#### Input records

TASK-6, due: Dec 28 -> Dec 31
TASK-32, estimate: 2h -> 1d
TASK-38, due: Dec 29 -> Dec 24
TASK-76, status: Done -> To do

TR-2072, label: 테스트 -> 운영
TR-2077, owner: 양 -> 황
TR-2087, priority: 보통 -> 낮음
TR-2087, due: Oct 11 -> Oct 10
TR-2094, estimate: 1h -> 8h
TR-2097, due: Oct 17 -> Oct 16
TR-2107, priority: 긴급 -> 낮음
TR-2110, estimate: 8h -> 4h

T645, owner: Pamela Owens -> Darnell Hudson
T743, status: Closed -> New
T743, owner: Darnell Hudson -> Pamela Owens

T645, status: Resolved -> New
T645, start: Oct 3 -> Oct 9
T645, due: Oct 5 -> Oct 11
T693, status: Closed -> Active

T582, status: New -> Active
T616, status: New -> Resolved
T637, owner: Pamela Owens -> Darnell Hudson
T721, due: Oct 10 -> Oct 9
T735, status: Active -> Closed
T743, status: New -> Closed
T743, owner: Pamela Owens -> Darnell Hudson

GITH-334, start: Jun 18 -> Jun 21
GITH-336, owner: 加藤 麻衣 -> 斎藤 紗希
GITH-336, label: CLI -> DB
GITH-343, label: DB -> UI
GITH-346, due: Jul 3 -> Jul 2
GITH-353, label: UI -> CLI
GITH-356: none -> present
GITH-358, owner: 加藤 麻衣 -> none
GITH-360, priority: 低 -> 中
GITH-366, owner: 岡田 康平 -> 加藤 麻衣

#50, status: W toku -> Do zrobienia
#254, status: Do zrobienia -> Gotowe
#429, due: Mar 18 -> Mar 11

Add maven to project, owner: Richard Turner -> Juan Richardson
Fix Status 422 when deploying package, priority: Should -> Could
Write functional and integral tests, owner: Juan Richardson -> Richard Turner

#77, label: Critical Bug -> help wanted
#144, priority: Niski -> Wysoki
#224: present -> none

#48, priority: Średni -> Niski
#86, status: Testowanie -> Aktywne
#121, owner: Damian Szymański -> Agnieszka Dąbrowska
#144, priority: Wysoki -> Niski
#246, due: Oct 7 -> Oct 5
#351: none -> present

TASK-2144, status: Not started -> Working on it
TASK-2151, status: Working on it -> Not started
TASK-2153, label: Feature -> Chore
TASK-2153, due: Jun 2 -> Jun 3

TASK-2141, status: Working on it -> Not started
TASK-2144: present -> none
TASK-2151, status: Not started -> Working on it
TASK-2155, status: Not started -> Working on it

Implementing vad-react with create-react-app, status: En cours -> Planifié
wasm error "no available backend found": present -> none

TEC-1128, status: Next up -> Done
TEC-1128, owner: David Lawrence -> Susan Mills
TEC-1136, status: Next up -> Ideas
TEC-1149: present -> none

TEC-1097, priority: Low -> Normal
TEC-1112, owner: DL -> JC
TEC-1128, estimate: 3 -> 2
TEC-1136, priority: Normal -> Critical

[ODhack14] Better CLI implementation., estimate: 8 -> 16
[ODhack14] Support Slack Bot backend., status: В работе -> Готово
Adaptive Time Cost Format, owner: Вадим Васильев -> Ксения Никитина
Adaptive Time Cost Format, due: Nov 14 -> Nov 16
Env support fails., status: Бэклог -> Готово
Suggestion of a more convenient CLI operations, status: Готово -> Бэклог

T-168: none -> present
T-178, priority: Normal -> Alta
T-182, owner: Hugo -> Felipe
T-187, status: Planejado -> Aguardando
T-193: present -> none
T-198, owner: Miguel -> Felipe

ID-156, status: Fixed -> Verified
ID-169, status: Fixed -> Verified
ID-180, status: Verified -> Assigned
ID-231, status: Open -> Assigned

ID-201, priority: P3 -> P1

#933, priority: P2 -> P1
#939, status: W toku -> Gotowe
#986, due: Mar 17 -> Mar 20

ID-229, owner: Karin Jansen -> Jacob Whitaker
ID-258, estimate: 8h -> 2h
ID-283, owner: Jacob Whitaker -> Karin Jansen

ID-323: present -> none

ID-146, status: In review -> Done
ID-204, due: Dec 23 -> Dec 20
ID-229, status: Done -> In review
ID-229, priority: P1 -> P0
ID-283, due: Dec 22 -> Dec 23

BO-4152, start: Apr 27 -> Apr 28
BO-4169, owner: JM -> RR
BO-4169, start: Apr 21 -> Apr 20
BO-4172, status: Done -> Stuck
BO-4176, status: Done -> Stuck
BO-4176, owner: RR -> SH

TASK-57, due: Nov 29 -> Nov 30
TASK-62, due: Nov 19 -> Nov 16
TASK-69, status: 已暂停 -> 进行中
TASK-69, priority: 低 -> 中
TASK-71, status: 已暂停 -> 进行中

########

** Try it **
Lines with the word "zrobienia": copy each one from the data above.

** Response for this exercise **
#50, status: W toku -> Do zrobienia
#254, status: Do zrobienia -> Gotowe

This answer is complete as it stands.